Maraş’ta katliam yetmedi araziler ve mallar da gasp edildi

Maraş’ta katliam yetmedi araziler ve mallar da gasp edildi

Maraş katliamı her yıl etkinlik ve eylemlerle protesto edilse de, hiçbir zaman vahşice katledilenlerin kim olduğu somutlaştırılmadı. Onlar birer sayı olarak kaldı. Bu sorunu aşabilmek için yola çıkan ve 11 il, 12 ilçe ve çok sayıda köy gezip 30.000 km yol kat eden araştırmacı-yazar Aziz Tunç, katledilen 88 insanın ailelerine ulaştı. Aziz Tunç, “Maraş Kıyımı” kitabının ardından kaleme aldığı “Beni Sen Öldür” adlı yeni kitabında katledilen insanları bir sayı olmaktan çıkarıp, somut, gözle görünür, elle tutulur halde karşımıza çıkarıyor. Adını, katliam sırasında saldırganların eline düşmek istemediği için eşine Beni sen öldür, onların eline bırakma” diyen Ümmühan Doğan’ın trajik sözlerinden alan kitabın yazarı Tunç, katliamın korkunç ve bilinmeyen gerçeklerini, el konulan çocukları, kayıp cenazeleri, katliama uğradıkları yetmezmiş gibi malları, mülkleri gasp edilip hala geri verilmeyenleri ANF’ye anlattı.

**Yapılacaklar Listesi:**
a: Maraş katliamı metninde “Maraş katliamı her yıl” diye başlayan paragrafı, ana bilgilerini koruyarak madde listesine dönüştürün.
b: Maraş katliamı metnine göre Aziz Tunç neden 11 il, 12 ilçe ve çok sayıda köyü gezerek 30.000 km yol kat etti? Bir ila üç cümleyle açıklayın.
Kayıtlara ihtiyaç yoktur.

Kaydedilen veriler:
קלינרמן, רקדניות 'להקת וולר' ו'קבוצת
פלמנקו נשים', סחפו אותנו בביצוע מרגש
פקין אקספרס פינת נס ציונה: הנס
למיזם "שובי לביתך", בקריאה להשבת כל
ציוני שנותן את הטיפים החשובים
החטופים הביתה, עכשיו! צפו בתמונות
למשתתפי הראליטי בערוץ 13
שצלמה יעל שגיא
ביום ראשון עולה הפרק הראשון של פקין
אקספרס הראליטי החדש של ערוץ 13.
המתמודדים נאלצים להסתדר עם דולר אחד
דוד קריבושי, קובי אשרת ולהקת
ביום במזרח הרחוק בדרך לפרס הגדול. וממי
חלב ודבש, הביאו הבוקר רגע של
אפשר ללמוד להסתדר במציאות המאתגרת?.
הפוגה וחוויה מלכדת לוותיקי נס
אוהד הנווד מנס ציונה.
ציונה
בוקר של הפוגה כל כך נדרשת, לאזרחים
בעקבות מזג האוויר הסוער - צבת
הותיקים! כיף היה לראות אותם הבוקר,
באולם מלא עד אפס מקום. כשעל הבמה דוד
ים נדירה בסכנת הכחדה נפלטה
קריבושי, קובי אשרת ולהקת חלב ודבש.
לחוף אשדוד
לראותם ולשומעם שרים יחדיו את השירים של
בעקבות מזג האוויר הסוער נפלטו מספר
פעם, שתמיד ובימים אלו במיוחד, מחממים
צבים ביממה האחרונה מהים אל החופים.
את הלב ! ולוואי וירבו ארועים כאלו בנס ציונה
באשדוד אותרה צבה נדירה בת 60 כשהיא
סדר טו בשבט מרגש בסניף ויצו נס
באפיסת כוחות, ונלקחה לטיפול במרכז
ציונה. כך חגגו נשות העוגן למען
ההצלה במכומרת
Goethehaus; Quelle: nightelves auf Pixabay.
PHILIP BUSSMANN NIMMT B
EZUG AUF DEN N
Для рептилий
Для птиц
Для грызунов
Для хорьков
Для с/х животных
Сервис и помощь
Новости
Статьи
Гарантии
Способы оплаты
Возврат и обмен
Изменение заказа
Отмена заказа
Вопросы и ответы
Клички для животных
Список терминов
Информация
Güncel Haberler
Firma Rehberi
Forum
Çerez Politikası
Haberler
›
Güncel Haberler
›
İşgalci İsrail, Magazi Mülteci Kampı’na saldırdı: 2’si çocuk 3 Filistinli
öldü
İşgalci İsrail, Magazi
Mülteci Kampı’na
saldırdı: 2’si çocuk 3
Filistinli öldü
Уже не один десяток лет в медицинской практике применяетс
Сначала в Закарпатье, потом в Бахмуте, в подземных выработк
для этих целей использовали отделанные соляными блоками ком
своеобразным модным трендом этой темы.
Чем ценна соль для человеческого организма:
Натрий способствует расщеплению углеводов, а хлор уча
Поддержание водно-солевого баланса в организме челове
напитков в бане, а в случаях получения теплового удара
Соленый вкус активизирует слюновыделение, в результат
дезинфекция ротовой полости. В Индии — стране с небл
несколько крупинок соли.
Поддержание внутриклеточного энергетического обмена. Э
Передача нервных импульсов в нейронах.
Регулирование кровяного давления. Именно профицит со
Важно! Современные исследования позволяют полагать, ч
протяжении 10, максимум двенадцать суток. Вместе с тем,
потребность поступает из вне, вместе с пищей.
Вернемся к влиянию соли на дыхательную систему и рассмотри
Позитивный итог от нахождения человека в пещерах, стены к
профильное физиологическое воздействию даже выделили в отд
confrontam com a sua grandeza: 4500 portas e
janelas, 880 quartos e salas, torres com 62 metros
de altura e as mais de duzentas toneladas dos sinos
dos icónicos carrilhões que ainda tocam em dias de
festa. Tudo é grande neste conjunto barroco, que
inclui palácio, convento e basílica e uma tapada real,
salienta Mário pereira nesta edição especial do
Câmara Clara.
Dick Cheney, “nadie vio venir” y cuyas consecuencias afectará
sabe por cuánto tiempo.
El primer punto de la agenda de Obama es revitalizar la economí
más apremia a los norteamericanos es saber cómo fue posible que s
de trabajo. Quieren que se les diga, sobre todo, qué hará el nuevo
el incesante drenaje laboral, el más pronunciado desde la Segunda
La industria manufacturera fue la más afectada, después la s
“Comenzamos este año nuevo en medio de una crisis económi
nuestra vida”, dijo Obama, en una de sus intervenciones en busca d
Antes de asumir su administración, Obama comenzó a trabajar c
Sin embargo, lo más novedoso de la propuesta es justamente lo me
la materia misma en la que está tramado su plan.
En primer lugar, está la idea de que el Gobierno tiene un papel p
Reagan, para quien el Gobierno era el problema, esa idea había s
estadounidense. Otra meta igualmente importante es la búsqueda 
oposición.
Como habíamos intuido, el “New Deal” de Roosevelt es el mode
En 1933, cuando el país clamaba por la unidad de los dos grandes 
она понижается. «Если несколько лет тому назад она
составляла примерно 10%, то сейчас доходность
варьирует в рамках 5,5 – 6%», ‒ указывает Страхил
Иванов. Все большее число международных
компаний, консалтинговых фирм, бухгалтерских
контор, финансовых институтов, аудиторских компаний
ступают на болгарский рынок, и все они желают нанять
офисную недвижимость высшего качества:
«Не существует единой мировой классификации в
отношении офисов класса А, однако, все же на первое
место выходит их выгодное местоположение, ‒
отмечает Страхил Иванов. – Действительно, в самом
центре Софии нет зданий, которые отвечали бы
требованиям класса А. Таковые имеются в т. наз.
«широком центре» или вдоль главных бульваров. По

**Cevaplarınız:**
a:
- Maraş katliamı her yıl etkinlik ve eylemlerle protesto ediliyor, ancak katledilenlerin kim olduğu hiç somutlaştırılmadı; onlar birer sayı olarak kaldı.
- Araştırmacı-yazar Aziz Tunç bu sorunu aşmak için 11 il, 12 ilçe ve çok sayıda köyü gezdi, 30.000 km yol kat etti ve katledilen 88 kişinin ailelerine ulaştı.
- Tunç, “Maraş Kıyımı”ndan sonra yazdığı “Beni Sen Öldür” kitabında katledilenleri sayı olmaktan çıkarıp somut ve görünür hâle getiriyor.
- Kitap adını Ümmühan Doğan’ın, saldırganların eline düşmek istemediği için eşine söylediği sözlerden alıyor.
- Tunç; katliamın bilinmeyen gerçeklerini, el konulan çocukları, kayıp cenazeleri ve hâlâ geri verilmeyen gasp edilmiş mal ve mülkleri ANF’ye anlattı.

b: Katliam her yıl protesto edilse de katledilenlerin kim olduğu hiç somutlaştırılmamış, bu insanlar birer sayı olarak kalmıştı. Tunç bu sorunu aşmak için yola çıktı ve katledilen 88 kişinin ailelerine ulaştı.